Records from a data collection
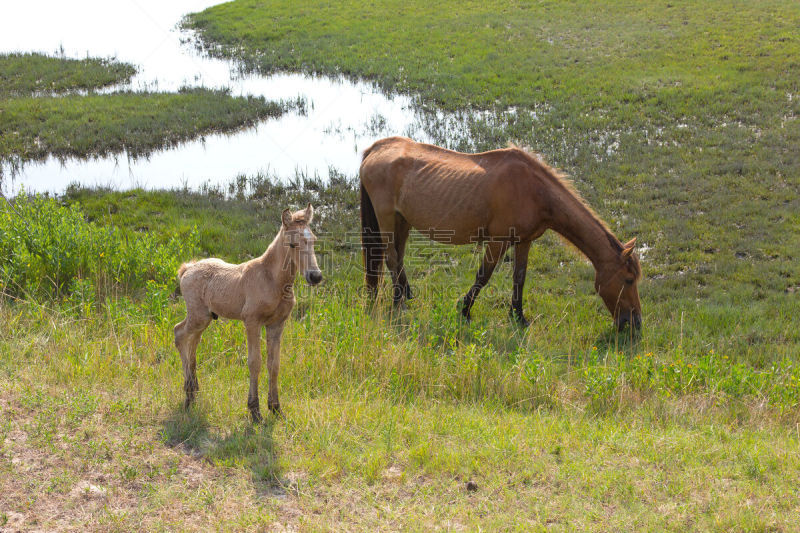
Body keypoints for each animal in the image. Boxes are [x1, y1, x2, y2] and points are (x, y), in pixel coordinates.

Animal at [175, 204, 322, 420]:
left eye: (313, 240)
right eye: (292, 244)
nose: (315, 276)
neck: (272, 280)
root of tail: (187, 268)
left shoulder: (277, 324)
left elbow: (274, 364)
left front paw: (276, 408)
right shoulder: (252, 322)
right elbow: (255, 362)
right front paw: (255, 410)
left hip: (206, 317)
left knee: (193, 341)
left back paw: (194, 389)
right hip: (197, 315)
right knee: (179, 334)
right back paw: (188, 392)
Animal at [360, 136, 640, 328]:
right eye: (628, 280)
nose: (634, 323)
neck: (535, 190)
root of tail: (376, 148)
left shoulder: (524, 241)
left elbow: (520, 277)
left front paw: (518, 316)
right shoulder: (498, 240)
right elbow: (484, 275)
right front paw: (464, 310)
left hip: (402, 220)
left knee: (399, 257)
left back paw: (407, 295)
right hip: (386, 218)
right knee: (391, 258)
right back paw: (399, 302)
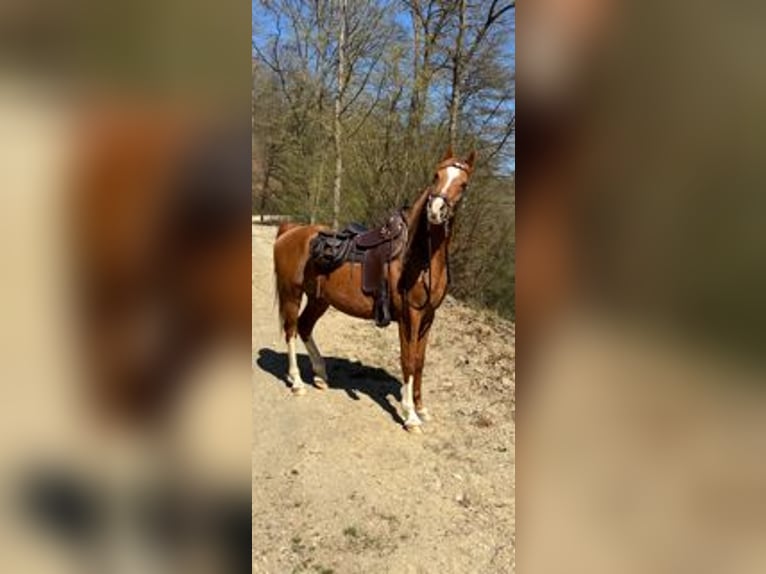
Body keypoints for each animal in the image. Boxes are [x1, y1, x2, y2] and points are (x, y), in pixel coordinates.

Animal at [273, 147, 476, 432]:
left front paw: (421, 408)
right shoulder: (410, 317)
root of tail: (290, 231)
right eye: (436, 176)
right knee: (291, 330)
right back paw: (297, 382)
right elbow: (408, 360)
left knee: (304, 327)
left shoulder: (428, 317)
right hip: (292, 293)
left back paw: (321, 375)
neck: (416, 257)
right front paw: (410, 415)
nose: (436, 210)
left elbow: (420, 362)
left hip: (319, 299)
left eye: (464, 184)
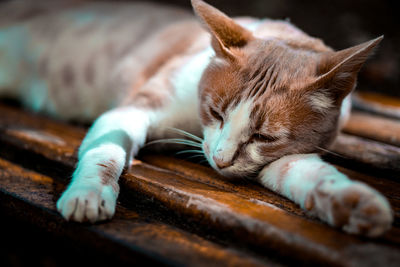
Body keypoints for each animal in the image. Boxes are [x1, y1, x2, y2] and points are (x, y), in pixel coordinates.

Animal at [0, 0, 394, 239]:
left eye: (264, 137)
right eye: (215, 112)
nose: (220, 160)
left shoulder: (282, 157)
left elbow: (309, 174)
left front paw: (355, 204)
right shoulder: (132, 110)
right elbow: (106, 152)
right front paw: (88, 194)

TASK PROMPT: Each entry above should be written out verbatim, minus its pictures.

FINAL ANSWER:
Body keypoints for each animal in the image. Boxes are [x1, y1, x2, y2] and points are (x, y), in pixel coordinates.

Animal at [175, 204, 322, 420]:
left eye: (313, 240)
right eye: (292, 244)
nose: (315, 276)
neck: (272, 280)
root of tail: (187, 268)
left shoulder: (277, 324)
left elbow: (274, 364)
left front paw: (276, 408)
right shoulder: (252, 322)
right elbow: (255, 362)
right front paw: (255, 410)
left hip: (206, 317)
left knee: (193, 341)
left back paw: (194, 389)
right hip: (197, 315)
right knee: (179, 334)
right back paw: (188, 392)
Animal at [360, 136, 640, 328]:
right eye: (628, 280)
nose: (634, 323)
neck: (535, 190)
root of tail: (376, 148)
left shoulder: (524, 241)
left elbow: (520, 277)
left front paw: (518, 316)
right shoulder: (498, 240)
right elbow: (484, 275)
right front paw: (464, 310)
left hip: (402, 220)
left knee: (399, 257)
left back paw: (407, 295)
right hip: (386, 218)
right knee: (391, 258)
right back paw: (399, 302)
Body keypoints for each animal in the image. Boxes are [x1, y1, x2, y2] and points are (x, y), in pixel coordinates.

Animal at [273, 147, 476, 432]:
left front paw: (421, 408)
right shoulder: (410, 317)
root of tail: (290, 231)
right eye: (436, 176)
right knee: (291, 330)
right back paw: (297, 382)
right elbow: (408, 360)
left knee: (304, 327)
left shoulder: (428, 317)
right hip: (292, 293)
left back paw: (321, 375)
neck: (416, 257)
right front paw: (410, 415)
nose: (436, 210)
left elbow: (420, 362)
left hip: (319, 299)
left eye: (464, 184)
Body keypoints for each animal in the image. Boxes are [x1, y1, x2, y2] and points are (x, y), in pixel coordinates.

Animal at [0, 0, 394, 239]:
left eye: (264, 137)
right eye: (215, 112)
nose: (220, 160)
left shoulder: (282, 157)
left elbow: (309, 174)
left front paw: (355, 204)
right shoulder: (132, 110)
right elbow: (106, 152)
right front paw: (88, 194)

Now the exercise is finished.